The Ravens’ last game before Christmas was full of good cheer and welcome gifts. Running back J.K. Dobbins (team-high 64 rushing yards) wasn’t touched on a 2-yard score in the second quarter. Neither was Jackson on a 5-yard rush one quarter later. Defensive end Yannick Ngakoue, facing the team he’d demanded a trade from, finished with two of the Ravens’ five sacks and forced a fumble.

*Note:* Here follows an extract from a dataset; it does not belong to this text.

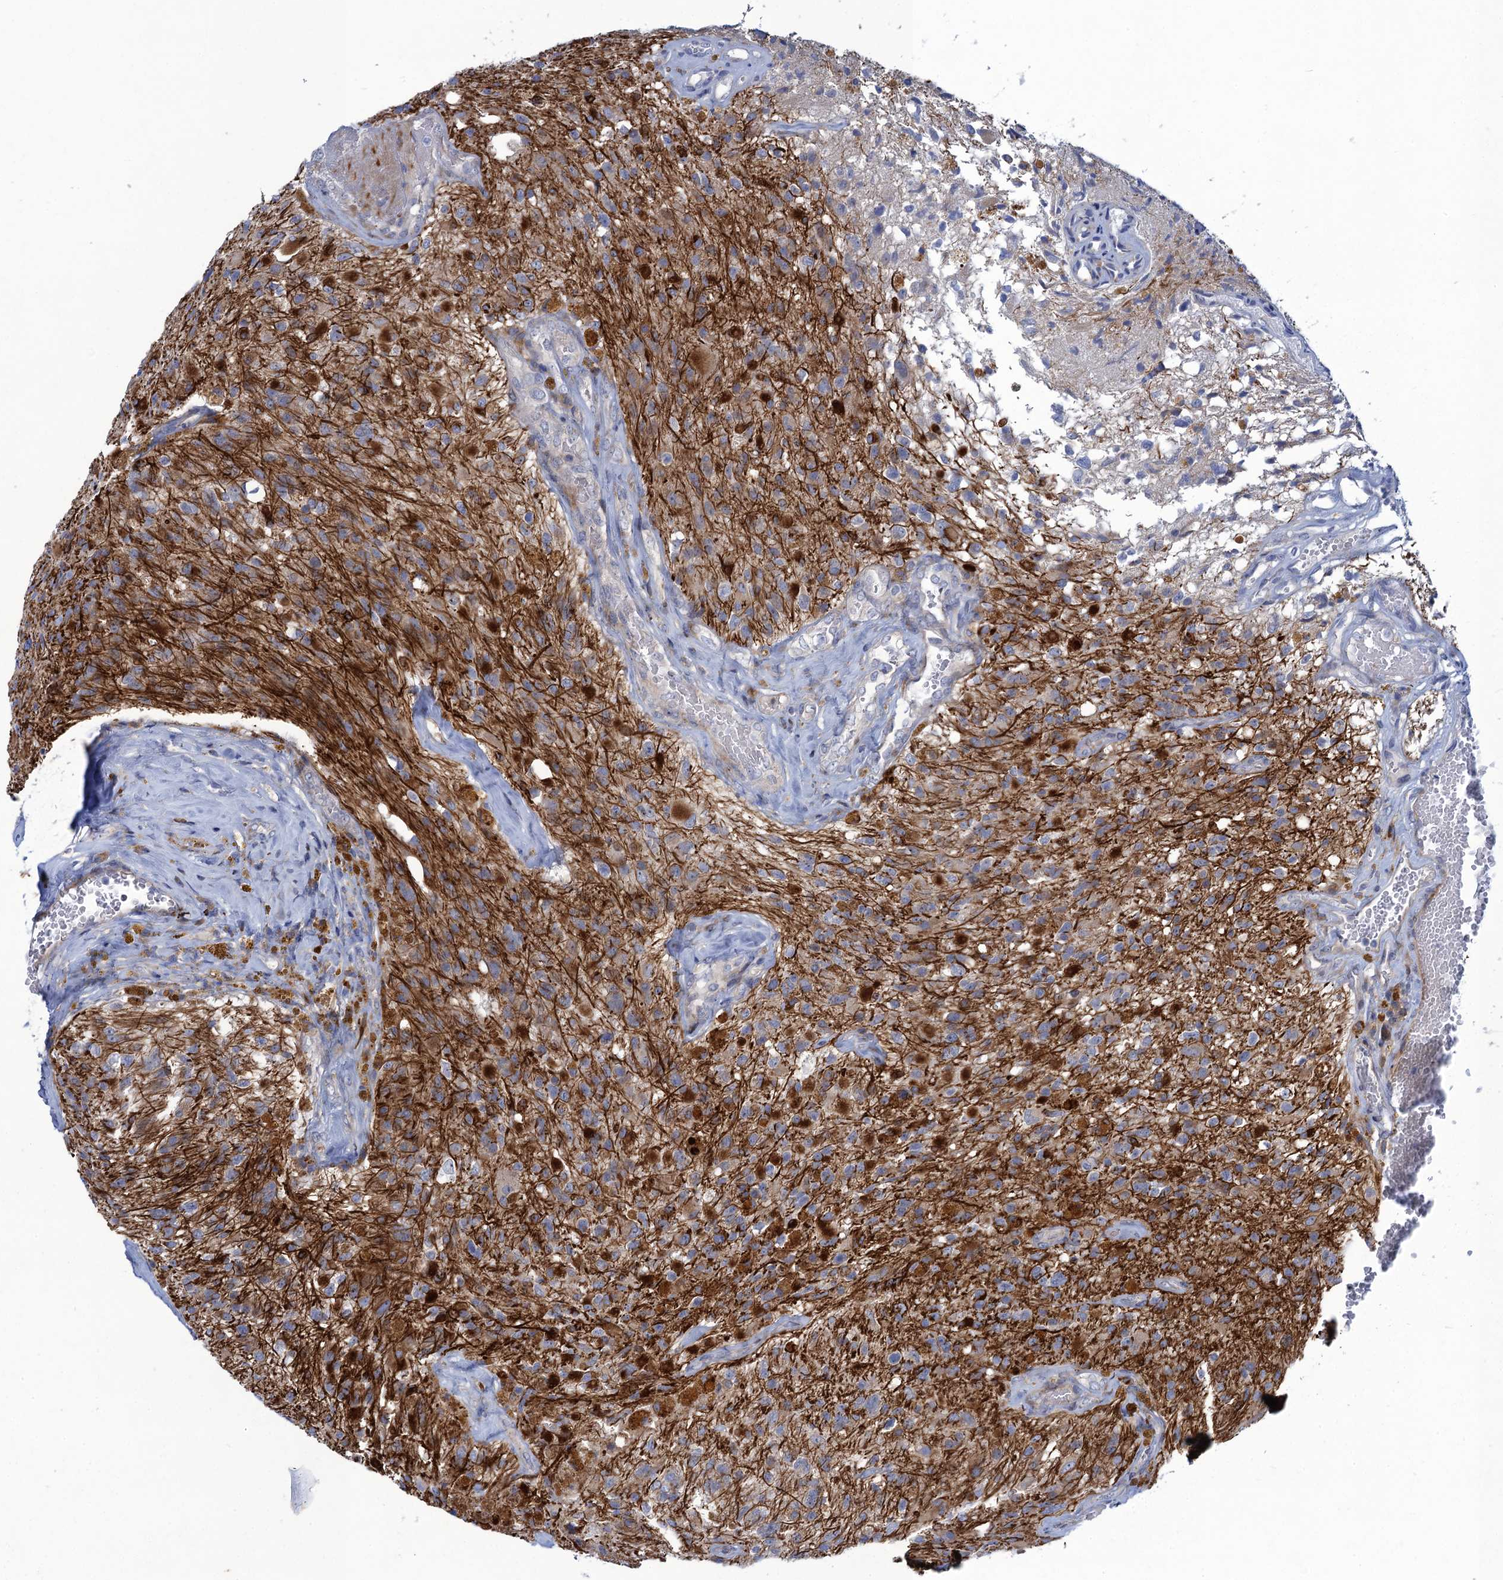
{"staining": {"intensity": "negative", "quantity": "none", "location": "none"}, "tissue": "glioma", "cell_type": "Tumor cells", "image_type": "cancer", "snomed": [{"axis": "morphology", "description": "Glioma, malignant, High grade"}, {"axis": "topography", "description": "Brain"}], "caption": "This is an immunohistochemistry histopathology image of glioma. There is no staining in tumor cells.", "gene": "QPCTL", "patient": {"sex": "male", "age": 69}}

In every phase of the game, the Ravens were superior. Despite a solid game from quarterback Gardner Minshew II (22-for-29 for 226 yards and two touchdowns), Jackonsville finished with just 267 yards of total offense. Its fourth downs were disastrous, with two failed conversions in the first half and a special teams misadventure in the fourth quarter. In one sequence, Jaguars kicker Aldrick Rosas, filling in for punter Logan Cooke (illness), bobbled a snap, booted an ineligible downfield kick and took a punishing hit from Justice Hill.
All the Ravens could do was smile. When Jackson had fumbled after a third-down sack just minutes earlier, rookie right tackle Tyre Phillips picked up the bouncing ball and then started bouncing off would-be tacklers himself, covering 22 yards as he rumbled past the sticks, the longest “carry” of the day. Seven plays later, the Ravens had their fifth touchdown and second straight 40-point game.
It was a win that wouldn’t have looked out of place a year ago, when the Ravens took a buzz saw to the NFL as they approached the playoffs. On Sunday, the blowout offered a reminder of the power the Ravens can wield — and also of how much is still out of their control.